Neither this spirit of investigation nor the Holocaust theme mark new territory for Hope, a musical activist whose commanding artistry goes hand in hand with a deep commitment to humanitarian causes. Ever seeking new and enlightening ways to share the music he loves, the violinist’s previous projects include his award-winning, “sensitively made documentary” Refuge in Music (BBC Music) and Terezín/Theresienstadt, “an album that transcends criticism and must be heard” (Gramophone), both of which showcase works by composers murdered by the Nazis.
Highlights of the previous 2013/14 season included the Deutsche Grammophon release of Max Richter's Vivaldi Recomposed, which reached No. 1 in over 22 countries. On November 9, 2013, Hope commemorated the 75th anniversary of Kristallnacht with a special “Tu Was” (“Do Something!”) concert for 12,000 at Berlin’s Brandenburg Gate.
Hope is one of the world’s most prolific classical recording artists with over 25 albums to his name. In September 2011, Gramophone declared: “The remarkable British violinist Daniel Hope is a force to be reckoned with.” An exclusive Deutsche Grammophon artist since 2007, Hope has earned numerous Grammy nominations, a Classical BRIT award, the Deutsche Schallplattenpreis, and six German ECHO Klassik Prizes. In 2012 Hope released The Romantic Violinist: A Celebration of Joseph Joachim. The album celebrates the great 19th-century Austro-Hungarian violin virtuoso, who was a trusted collaborator of Brahms. The following year’s Spheres album considers the idea first proposed by Pythagoras that planetary movement creates its own kind of music. This concept has fascinated philosophers, musicians, and mathematicians for centuries, and Hope offers his own vision, presenting pieces by composers as diverse as Bach, Gabriel Prokofiev, and Arvo Pärt. Hope’s previous releases on the famed yellow label include Air. A baroque journey; Vivaldi Concertos, Arias, and Sonatas; Mendelssohn’s Violin Concerto and Octet for Strings; and Terezín/Theresienstadt. Hope previously recorded for Warner Classics and Nimbus, playing Bach, Berg, Britten, Elgar, Finzi, Foulds, Ireland, Mendelssohn, Mozart, Penderecki, Schnittke, Shostakovich, Tippett, Walton, and Weill. His interpretation of Ravi Shankar’s compositions on the CD East Meets West was hailed worldwide and earned a Grammy nomination.
----
• [Short task] Extend the profile of violinist Daniel Hope, picking up right after its last sentence. The listing that comes next is separate material and has no connection to the profile of Daniel Hope.

• [Recorded data]
----
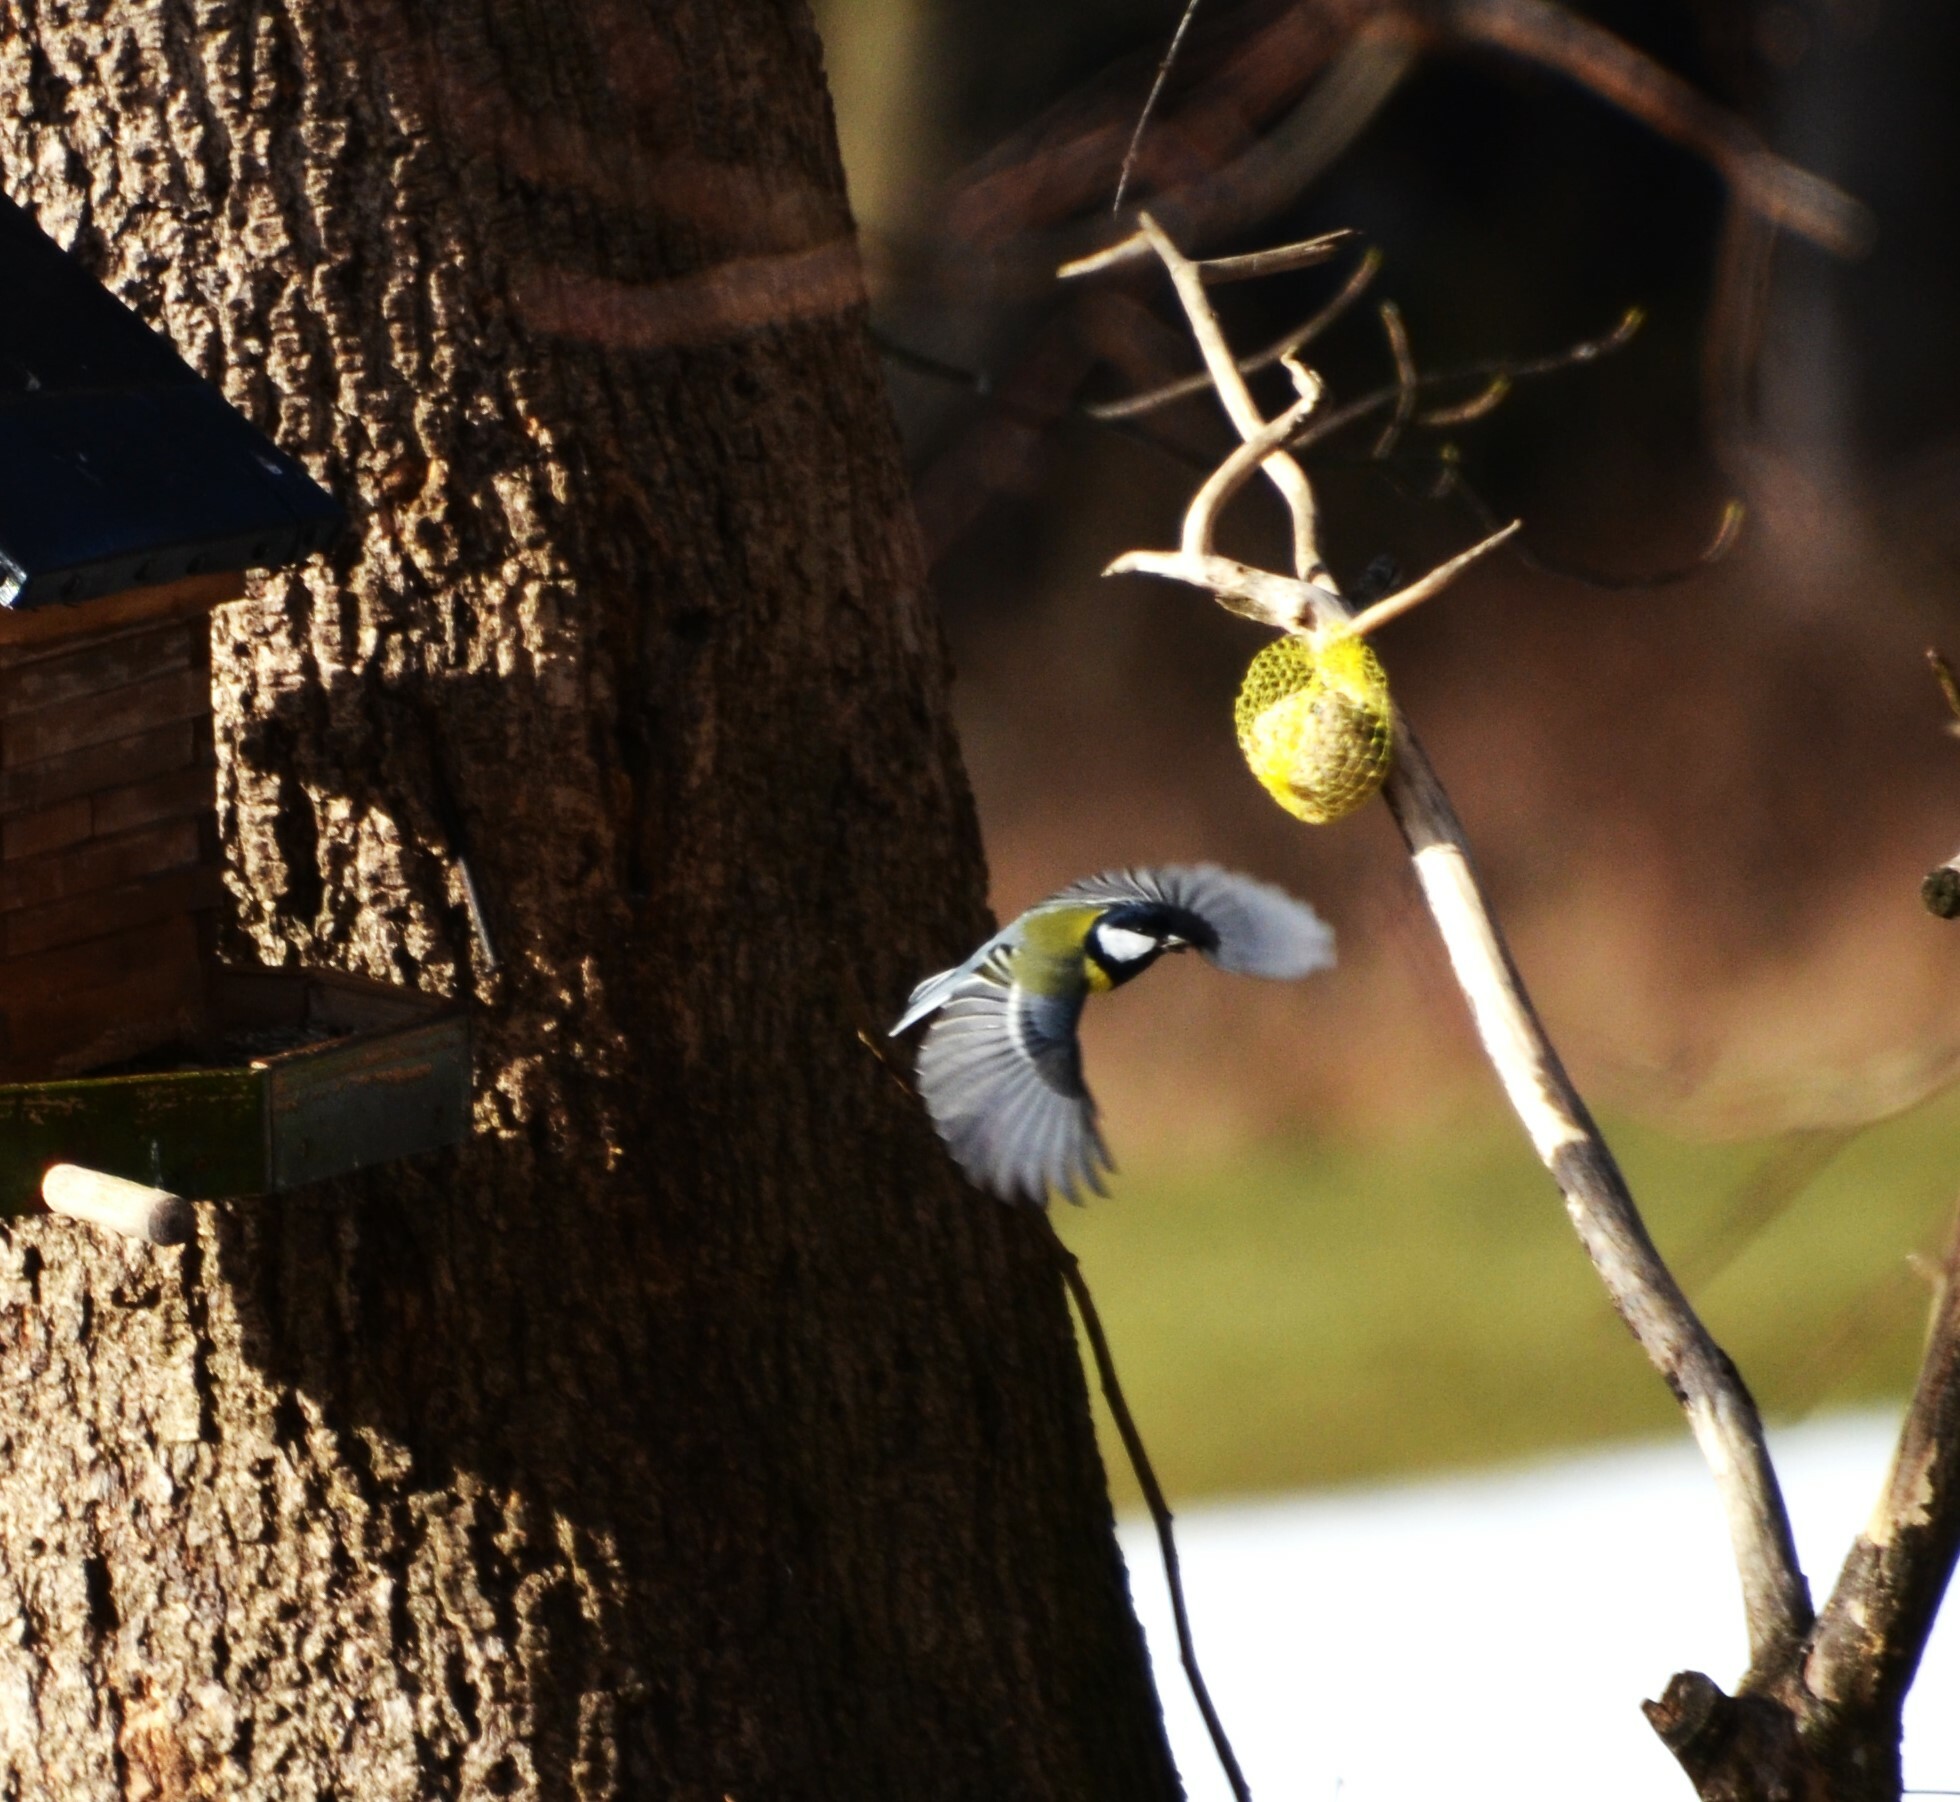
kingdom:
----
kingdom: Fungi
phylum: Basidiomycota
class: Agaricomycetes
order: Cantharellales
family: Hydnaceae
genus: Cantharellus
----
• [Response below]
Beyond the concert stage, Hope has penned three books published in Germany: Familienstücke (Family Pieces); his bestselling memoir, Wann darf ich klatschen? (When Do I Applaud?); and Toi, Toi, Toi! He has written scripts for collaborative performance pieces with the Oscar-winning actor Klaus Maria Brandauer, such as “War and Pieces,” “Mozart Unplugged!” and “Dietrich Bonhoeffer – Someone Had to Do Something.” He also wrote “An Audience with Beethoven” for Mia Farrow, and “Forbidden Music,” which presents poetry and music written by prisoners at the Theresienstadt concentration camp. Many of these projects received their premieres at the Savannah Music Festival, which presents over 100 concerts of all music genres in 17 days every March, and where Hope has held the position of Associate Artistic Director since 2004.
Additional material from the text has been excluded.